* **Passage provided**
=== Begin Enclosure ===

Based on feedback from students, there is great interest in learning more about hardware and IoT areas. With growing demand for IoT, we could explore adding an IoT concentration, certificate, or minor to our computer science curriculum. Providing unique projects and experiences through the IoT curriculum also enables students to gain new, unique experiences and projects. These opportunities can help students improve their resumes and career competitiveness, be able to complete unique capstone projects, and better prepare students for challenges faced in designing real-world IoT projects.

9 Conclusion

In this work, we have shared our process for designing, planning, and teaching an IoT course for advanced undergraduate and graduate level students. Based on our experiences, we believe that combining hardware and software approaches is an effective way to introduce computer science students to IoT concepts. In particular, we found that introducing material during lecture, followed by hands-on practice in lab provided students a richer learning experience. Many of our students had never been exposed to hardware prototyping and debugging, yet these students were able to successfully complete the assignments and projects and found the course to be a positive and valuable experience. One student reported being able to secure an internship in IoT, due in part to having completed the course and having a solid introductory background. Other students were also able to use their IoT projects toward capstone and thesis projects.

For both students and instructors alike, we have found the project-based, hands-on learning strategies in our course to be powerful and effective in helping students not only learn IoT concepts but also apply them to new projects. We anticipate that these strategies will be beneficial to many students and educators who are interested in the IoT field. One of the key challenges we encountered while developing our course was identifying hardware and equipment to use in the course, and integrating it successfully into labs and assignments. By providing detailed lists of our hardware components, topics covered, labs, and course structure, we anticipate that we can help others continue to develop and improve IoT education.

=== End Enclosure ===

* **Given information**
=== Begin Enclosure ===

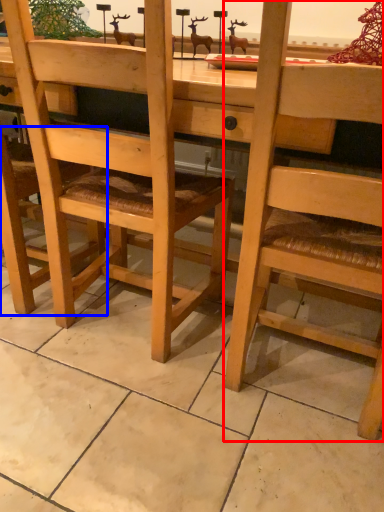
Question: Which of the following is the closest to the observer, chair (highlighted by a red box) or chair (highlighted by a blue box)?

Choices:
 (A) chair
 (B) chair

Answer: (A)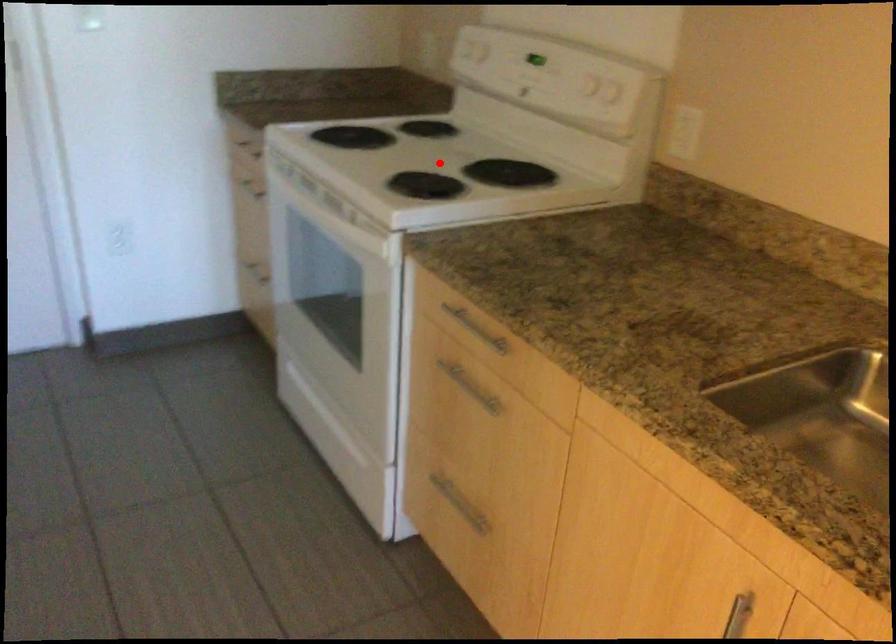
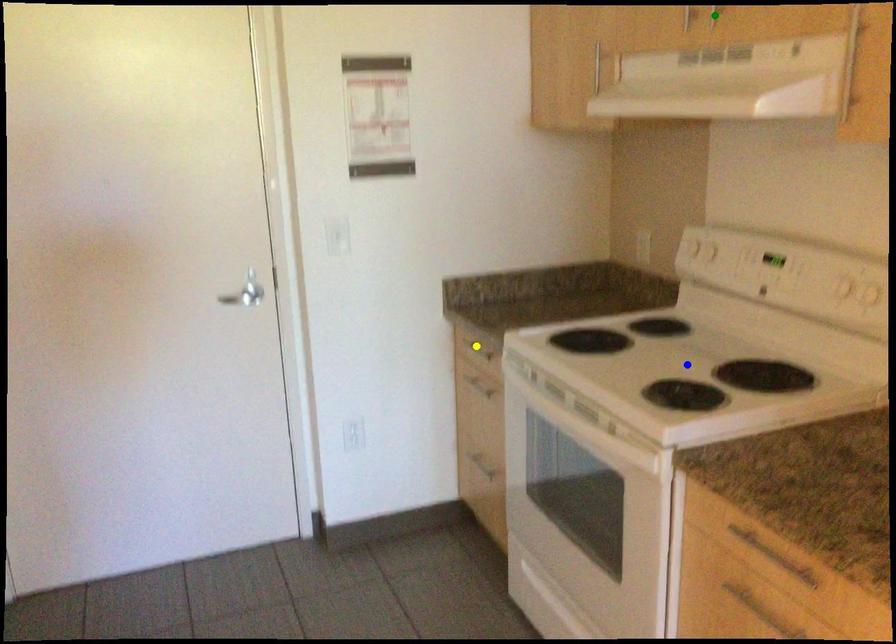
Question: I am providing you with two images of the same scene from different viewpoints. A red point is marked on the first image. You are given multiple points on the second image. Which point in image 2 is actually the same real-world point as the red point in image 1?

=== End Enclosure ===
=== Begin Enclosure ===

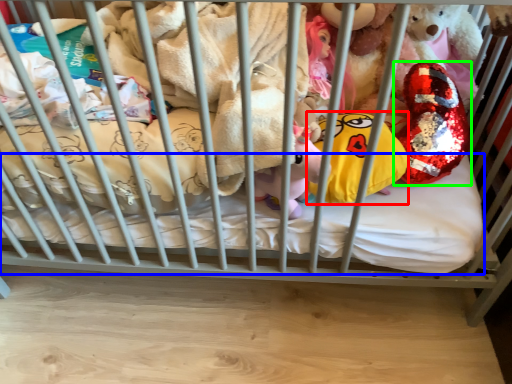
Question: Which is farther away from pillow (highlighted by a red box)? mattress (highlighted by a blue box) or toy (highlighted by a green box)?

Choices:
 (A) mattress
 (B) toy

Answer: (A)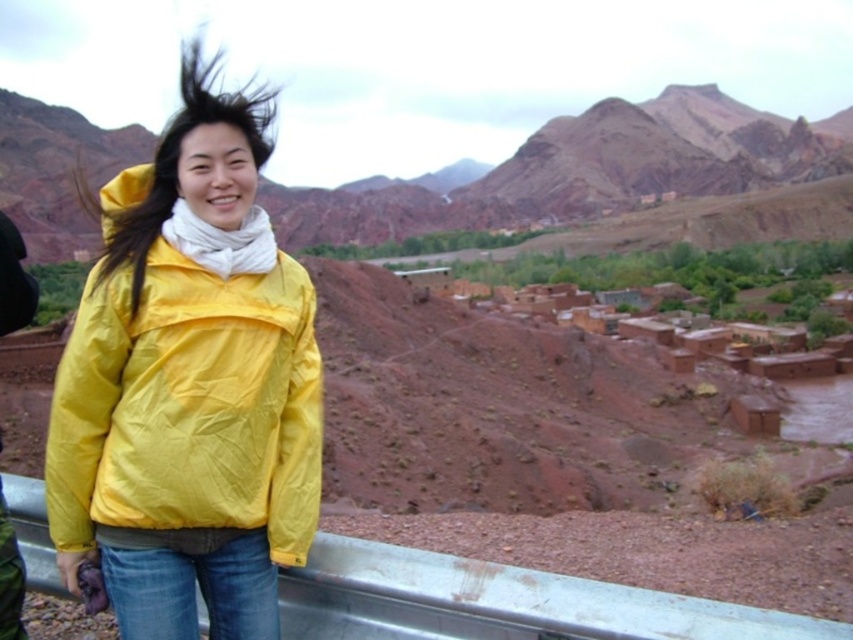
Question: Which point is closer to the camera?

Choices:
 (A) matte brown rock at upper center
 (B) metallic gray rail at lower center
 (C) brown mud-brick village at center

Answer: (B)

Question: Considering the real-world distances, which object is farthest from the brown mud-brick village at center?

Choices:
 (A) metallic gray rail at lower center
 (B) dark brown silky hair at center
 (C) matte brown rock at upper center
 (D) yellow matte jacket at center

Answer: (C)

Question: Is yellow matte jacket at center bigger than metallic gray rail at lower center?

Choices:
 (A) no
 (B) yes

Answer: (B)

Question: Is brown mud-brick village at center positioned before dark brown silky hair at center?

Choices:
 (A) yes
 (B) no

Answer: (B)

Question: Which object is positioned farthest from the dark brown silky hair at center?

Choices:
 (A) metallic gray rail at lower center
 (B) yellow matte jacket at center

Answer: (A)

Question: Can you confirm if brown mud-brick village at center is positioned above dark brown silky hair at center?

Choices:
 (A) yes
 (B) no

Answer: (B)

=== End Enclosure ===

* **Exercise instructions**
Update the IoT course text from the span starting at "For both students" and ending at "improve IoT education.", swapping "instructors" for "teachers".

* **Output below**
For both students and teachers alike, we have found the project-based, hands-on learning strategies in our course to be powerful and effective in helping students not only learn IoT concepts but also apply them to new projects. We anticipate that these strategies will be beneficial to many students and educators who are interested in the IoT field. One of the key challenges we encountered while developing our course was identifying hardware and equipment to use in the course, and integrating it successfully into labs and assignments. By providing detailed lists of our hardware components, topics covered, labs, and course structure, we anticipate that we can help others continue to develop and improve IoT education.